Kırık Kalpler Geçidi’nin büyük bir kısmı tren yolculuğu esnasında geçiyor, iki-üç istisna hariç sivillerin yer almadığı askerî bir tren bu. Bu mekân kısıtının sebebi, klostrofobi hissini artırmak çünkü film belli bir noktaya kadar bir cinayet muamması niteliği taşıyor ve bu sıkışmışlık hissi gerilimin tırmanmasına yardımcı oluyor. Çok sayıda insan, kimliği belirsiz kişi ya da kişilerce ortadan kaldırılıyor, buna dair bir soruşturma izliyoruz. Tempoyu daha da yükseltmek için yolculuğa bir de zaman kısıtı konmuş, Fort Humboldt’ta korkunç bir difteri salgını baş göstermiş, bir vagon dolusu ilaç yetiştirilmeye çalışılıyor.
Filmde ilk bakışta mantıksız gibi görünen çok sayıda cinayet işleniyor, cinayetleri hareket hâlinde olan trendeki birinin işlediği kesin ama olayı soruşturan Deakin’in aksine biz bunun dışarıyla bağlantılı bir komplo olduğunu çok daha önce öğreniyoruz (hem de soğukkanlılıkla yapılan bir infaz sahnesiyle), sadece trene tuzak kuracak olanların içerideki bağlantısının kim ya da kimler olduğunu bilmiyoruz, öykünün gerilimi buradan yürüyor. Tabii oyuncu seçimleri o kadar iyi ki trendeki hemen herkesten şüphe ediyorsunuz. Ortadan kaybolanlar, trenden atılıp çok yüksekten yere çakılanlar derken filmdeki en korkunç katliam gerçekleşiyor. Vagon dolusu askerin çaresizce yok oluşlarını izlediğimiz sahne filmin en nefes kesici iki bölümünden biri.

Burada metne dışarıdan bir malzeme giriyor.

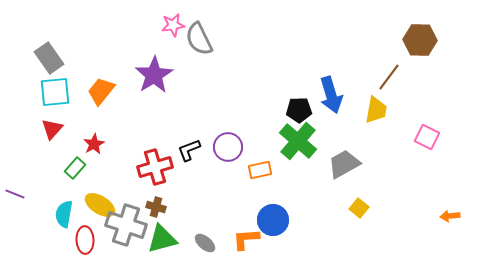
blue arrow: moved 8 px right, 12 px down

Filmdeki bir diğer heyecan verici bölüm de gizli ajan Deakin’le aşçı Carlos’un (eski hafif sıklet boks şampiyonu Archie Moore) trenin tepesindeki dövüş sahnesi. Arkada muhteşem bir manzara, karlarla kaplı bir coğrafyada dağları yara yara süratle giden bir tren ve o vagonların tepesinde yaşanan korkunç bir ölüm-kalım savaşı. Koreografisini efsanevi dublör Yakima Canutt’un tasarladığı bu sahne filmde açık ara en sevdiğim kısım. Bayılacaksınız, filmin o etkileyici afişi de bu sahneden.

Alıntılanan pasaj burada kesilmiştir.